Part of the problem is obvious. Journalists cannot report if victims do not speak, and victims do not speak when society does not support them. That has only *partially* changed, and in fact, the change in classical music has not been that large. I can tell you as someone who has worked for the rights of women in music for almost 40 years (and at enormous cost to my career,) that the vast majority of victims are still remaining silent out of fear for their careers and other forms of retribution. There is much more work to be done before the vast majority of victims will talk.

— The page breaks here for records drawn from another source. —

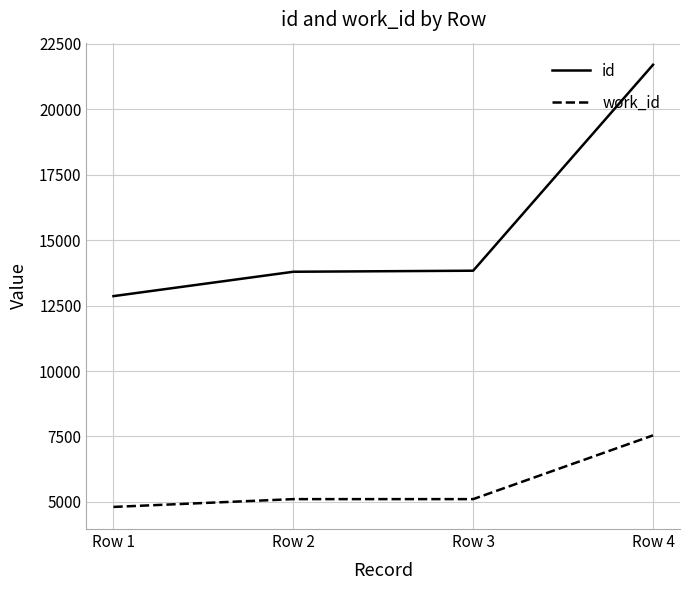

The value of id at Row 1 is 12862. True or false?

True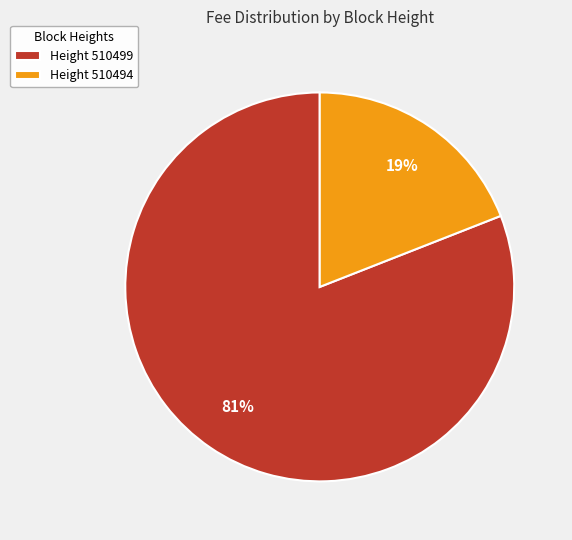

To the nearest percent, what is the combined percentage of Height 510499 and Height 510494?

100%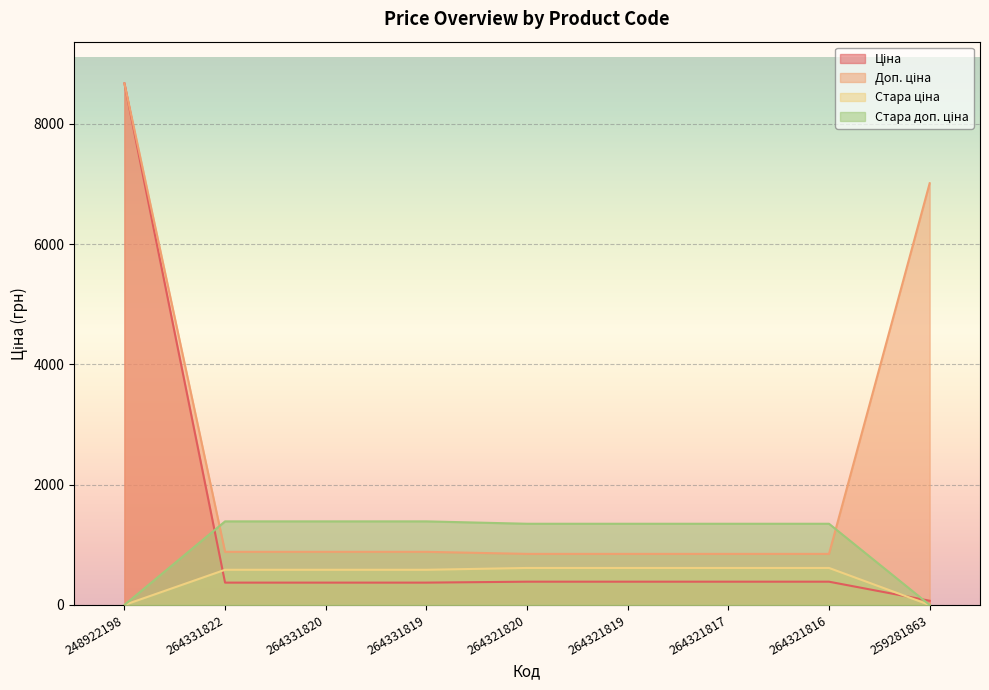

Reading left to right, transcribe all the data shown in this chart.

Ціна: 8669.7	371.4	371.4	371.4	386.9	386.9	386.9	386.9	70.1
Доп. ціна: 8669.7	883.0	883.0	883.0	849.0	849.0	849.0	849.0	7010.0
Стара ціна: 0.0	584.7	584.7	584.7	615.1	615.1	615.1	615.1	0.0
Стара доп. ціна: 0.0	1389.5	1389.5	1389.5	1349.8	1349.8	1349.8	1349.8	0.0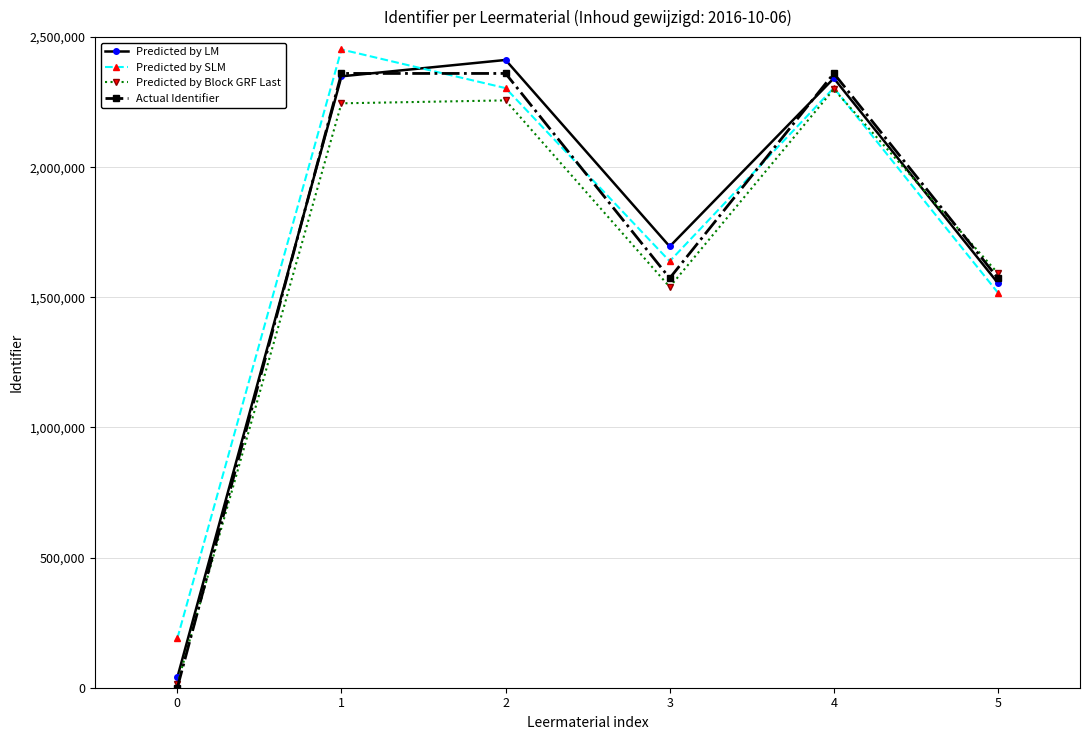

At how many categories does at least one series exceed 531716?

5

Judging from the Washington Post article, nothing was reported unless there were at least three victims willing to go on record about an abuser. I thus suspect that there were many incidents reported to the Washington Post that it did not include because corroborating victims did not come forward or would not go on record. The result is that the article was probably lawyered in half, and that only a small fraction of the people who responded to Midgette’s social media calls for reports from victims were included.
I’ve also noticed that arts organizations usually don’t act unless there are multiple victims, and even then, only when there are big headlines that force their hand. The result is that women can experience egregious abuse, but can’t say anything unless there are at least two other victims willing to go on record. This means that a huge amount of abuse will continue to go unreported. We should suffer no illusions, Fear and abuse still rule.